[Rendered pictures with their source text]
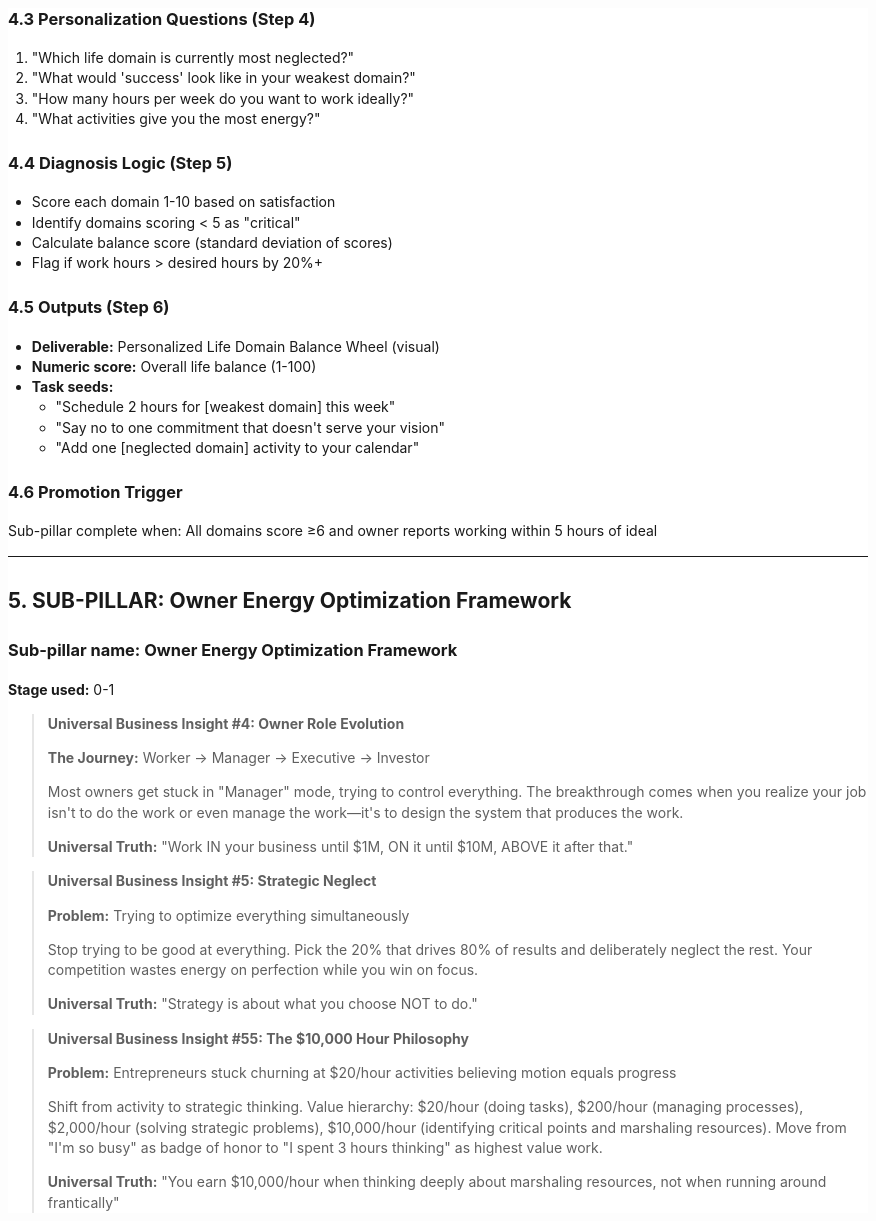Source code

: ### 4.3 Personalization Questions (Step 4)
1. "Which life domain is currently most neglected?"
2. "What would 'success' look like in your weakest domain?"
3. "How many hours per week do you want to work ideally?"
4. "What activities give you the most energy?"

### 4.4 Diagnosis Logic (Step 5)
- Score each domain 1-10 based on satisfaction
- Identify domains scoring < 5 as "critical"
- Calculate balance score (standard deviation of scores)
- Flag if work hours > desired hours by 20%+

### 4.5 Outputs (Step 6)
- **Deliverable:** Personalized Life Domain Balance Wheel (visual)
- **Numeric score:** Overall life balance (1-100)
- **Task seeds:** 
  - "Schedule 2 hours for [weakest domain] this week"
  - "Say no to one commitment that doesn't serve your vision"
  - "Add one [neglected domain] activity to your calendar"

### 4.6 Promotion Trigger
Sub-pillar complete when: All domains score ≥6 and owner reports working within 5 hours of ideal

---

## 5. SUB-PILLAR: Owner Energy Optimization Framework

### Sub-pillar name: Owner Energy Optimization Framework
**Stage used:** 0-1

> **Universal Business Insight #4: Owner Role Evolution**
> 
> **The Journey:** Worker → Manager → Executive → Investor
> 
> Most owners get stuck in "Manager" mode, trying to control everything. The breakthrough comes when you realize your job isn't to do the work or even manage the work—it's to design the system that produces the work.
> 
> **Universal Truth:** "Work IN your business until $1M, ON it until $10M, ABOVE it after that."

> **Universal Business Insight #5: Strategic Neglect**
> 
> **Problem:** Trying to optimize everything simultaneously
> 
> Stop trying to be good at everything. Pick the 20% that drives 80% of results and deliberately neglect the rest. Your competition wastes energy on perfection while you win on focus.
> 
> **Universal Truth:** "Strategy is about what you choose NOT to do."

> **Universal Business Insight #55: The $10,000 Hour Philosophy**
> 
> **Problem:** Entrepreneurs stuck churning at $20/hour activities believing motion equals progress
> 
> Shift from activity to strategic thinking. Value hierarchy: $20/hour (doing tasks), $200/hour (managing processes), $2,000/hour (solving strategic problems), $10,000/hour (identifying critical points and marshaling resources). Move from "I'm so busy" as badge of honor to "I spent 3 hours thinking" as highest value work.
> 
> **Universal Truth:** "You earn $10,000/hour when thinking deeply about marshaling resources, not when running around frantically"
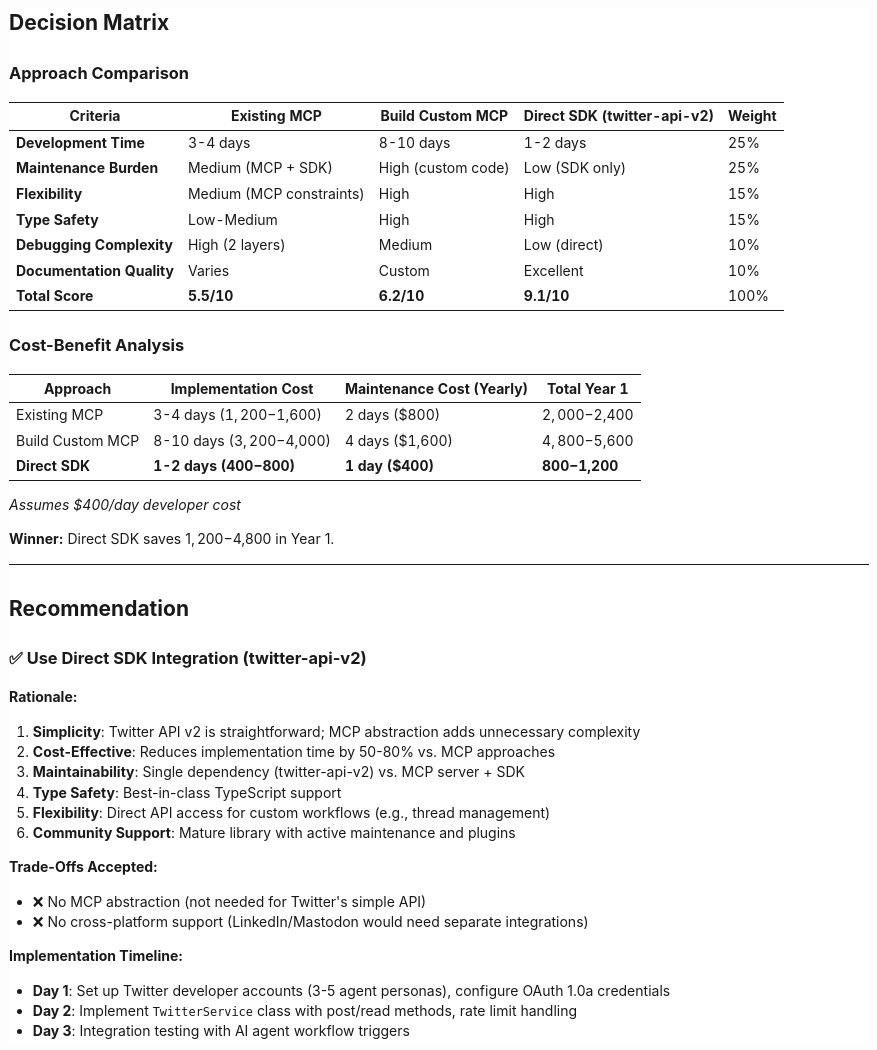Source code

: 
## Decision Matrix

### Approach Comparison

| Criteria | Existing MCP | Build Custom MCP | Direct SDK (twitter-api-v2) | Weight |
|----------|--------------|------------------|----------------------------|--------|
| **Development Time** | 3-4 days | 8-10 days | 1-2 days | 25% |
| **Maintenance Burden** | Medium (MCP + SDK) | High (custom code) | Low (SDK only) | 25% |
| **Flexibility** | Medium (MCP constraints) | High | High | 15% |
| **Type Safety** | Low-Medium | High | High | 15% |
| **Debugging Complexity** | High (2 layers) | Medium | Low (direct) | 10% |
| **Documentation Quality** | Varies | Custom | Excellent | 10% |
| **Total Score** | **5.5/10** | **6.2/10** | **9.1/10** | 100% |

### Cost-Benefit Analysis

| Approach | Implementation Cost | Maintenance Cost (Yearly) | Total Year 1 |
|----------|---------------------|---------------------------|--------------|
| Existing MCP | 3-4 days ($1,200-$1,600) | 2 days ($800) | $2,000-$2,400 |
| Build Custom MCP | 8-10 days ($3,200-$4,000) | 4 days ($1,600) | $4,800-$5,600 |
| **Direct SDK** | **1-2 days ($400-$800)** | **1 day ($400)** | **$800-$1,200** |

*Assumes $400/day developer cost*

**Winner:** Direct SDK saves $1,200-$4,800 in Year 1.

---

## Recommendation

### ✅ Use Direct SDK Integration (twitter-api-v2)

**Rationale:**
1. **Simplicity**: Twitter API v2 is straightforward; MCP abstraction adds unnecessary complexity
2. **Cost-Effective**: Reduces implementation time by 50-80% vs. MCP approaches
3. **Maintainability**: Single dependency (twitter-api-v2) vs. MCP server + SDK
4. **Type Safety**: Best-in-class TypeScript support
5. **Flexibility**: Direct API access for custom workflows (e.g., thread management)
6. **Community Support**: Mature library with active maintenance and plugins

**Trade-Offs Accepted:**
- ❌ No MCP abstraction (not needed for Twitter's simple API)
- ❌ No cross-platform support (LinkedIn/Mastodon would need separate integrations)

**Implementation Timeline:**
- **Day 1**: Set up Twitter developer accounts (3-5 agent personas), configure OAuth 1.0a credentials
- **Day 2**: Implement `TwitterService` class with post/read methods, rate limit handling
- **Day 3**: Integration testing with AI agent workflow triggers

> _TASK PROMPT_
Copy the source text of every record above word for word, and leave the pictures out of your answer.

> _ANSWER TO THE EXERCISE_
Source code

: ### 4.3 Personalization Questions (Step 4)
1. "Which life domain is currently most neglected?"
2. "What would 'success' look like in your weakest domain?"
3. "How many hours per week do you want to work ideally?"
4. "What activities give you the most energy?"

### 4.4 Diagnosis Logic (Step 5)
- Score each domain 1-10 based on satisfaction
- Identify domains scoring < 5 as "critical"
- Calculate balance score (standard deviation of scores)
- Flag if work hours > desired hours by 20%+

### 4.5 Outputs (Step 6)
- **Deliverable:** Personalized Life Domain Balance Wheel (visual)
- **Numeric score:** Overall life balance (1-100)
- **Task seeds:** 
  - "Schedule 2 hours for [weakest domain] this week"
  - "Say no to one commitment that doesn't serve your vision"
  - "Add one [neglected domain] activity to your calendar"

### 4.6 Promotion Trigger
Sub-pillar complete when: All domains score ≥6 and owner reports working within 5 hours of ideal

---

## 5. SUB-PILLAR: Owner Energy Optimization Framework

### Sub-pillar name: Owner Energy Optimization Framework
**Stage used:** 0-1

> **Universal Business Insight #4: Owner Role Evolution**
> 
> **The Journey:** Worker → Manager → Executive → Investor
> 
> Most owners get stuck in "Manager" mode, trying to control everything. The breakthrough comes when you realize your job isn't to do the work or even manage the work—it's to design the system that produces the work.
> 
> **Universal Truth:** "Work IN your business until $1M, ON it until $10M, ABOVE it after that."

> **Universal Business Insight #5: Strategic Neglect**
> 
> **Problem:** Trying to optimize everything simultaneously
> 
> Stop trying to be good at everything. Pick the 20% that drives 80% of results and deliberately neglect the rest. Your competition wastes energy on perfection while you win on focus.
> 
> **Universal Truth:** "Strategy is about what you choose NOT to do."

> **Universal Business Insight #55: The $10,000 Hour Philosophy**
> 
> **Problem:** Entrepreneurs stuck churning at $20/hour activities believing motion equals progress
> 
> Shift from activity to strategic thinking. Value hierarchy: $20/hour (doing tasks), $200/hour (managing processes), $2,000/hour (solving strategic problems), $10,000/hour (identifying critical points and marshaling resources). Move from "I'm so busy" as badge of honor to "I spent 3 hours thinking" as highest value work.
> 
> **Universal Truth:** "You earn $10,000/hour when thinking deeply about marshaling resources, not when running around frantically"
Source code

: 
## Decision Matrix

### Approach Comparison

| Criteria | Existing MCP | Build Custom MCP | Direct SDK (twitter-api-v2) | Weight |
|----------|--------------|------------------|----------------------------|--------|
| **Development Time** | 3-4 days | 8-10 days | 1-2 days | 25% |
| **Maintenance Burden** | Medium (MCP + SDK) | High (custom code) | Low (SDK only) | 25% |
| **Flexibility** | Medium (MCP constraints) | High | High | 15% |
| **Type Safety** | Low-Medium | High | High | 15% |
| **Debugging Complexity** | High (2 layers) | Medium | Low (direct) | 10% |
| **Documentation Quality** | Varies | Custom | Excellent | 10% |
| **Total Score** | **5.5/10** | **6.2/10** | **9.1/10** | 100% |

### Cost-Benefit Analysis

| Approach | Implementation Cost | Maintenance Cost (Yearly) | Total Year 1 |
|----------|---------------------|---------------------------|--------------|
| Existing MCP | 3-4 days ($1,200-$1,600) | 2 days ($800) | $2,000-$2,400 |
| Build Custom MCP | 8-10 days ($3,200-$4,000) | 4 days ($1,600) | $4,800-$5,600 |
| **Direct SDK** | **1-2 days ($400-$800)** | **1 day ($400)** | **$800-$1,200** |

*Assumes $400/day developer cost*

**Winner:** Direct SDK saves $1,200-$4,800 in Year 1.

---

## Recommendation

### ✅ Use Direct SDK Integration (twitter-api-v2)

**Rationale:**
1. **Simplicity**: Twitter API v2 is straightforward; MCP abstraction adds unnecessary complexity
2. **Cost-Effective**: Reduces implementation time by 50-80% vs. MCP approaches
3. **Maintainability**: Single dependency (twitter-api-v2) vs. MCP server + SDK
4. **Type Safety**: Best-in-class TypeScript support
5. **Flexibility**: Direct API access for custom workflows (e.g., thread management)
6. **Community Support**: Mature library with active maintenance and plugins

**Trade-Offs Accepted:**
- ❌ No MCP abstraction (not needed for Twitter's simple API)
- ❌ No cross-platform support (LinkedIn/Mastodon would need separate integrations)

**Implementation Timeline:**
- **Day 1**: Set up Twitter developer accounts (3-5 agent personas), configure OAuth 1.0a credentials
- **Day 2**: Implement `TwitterService` class with post/read methods, rate limit handling
- **Day 3**: Integration testing with AI agent workflow triggers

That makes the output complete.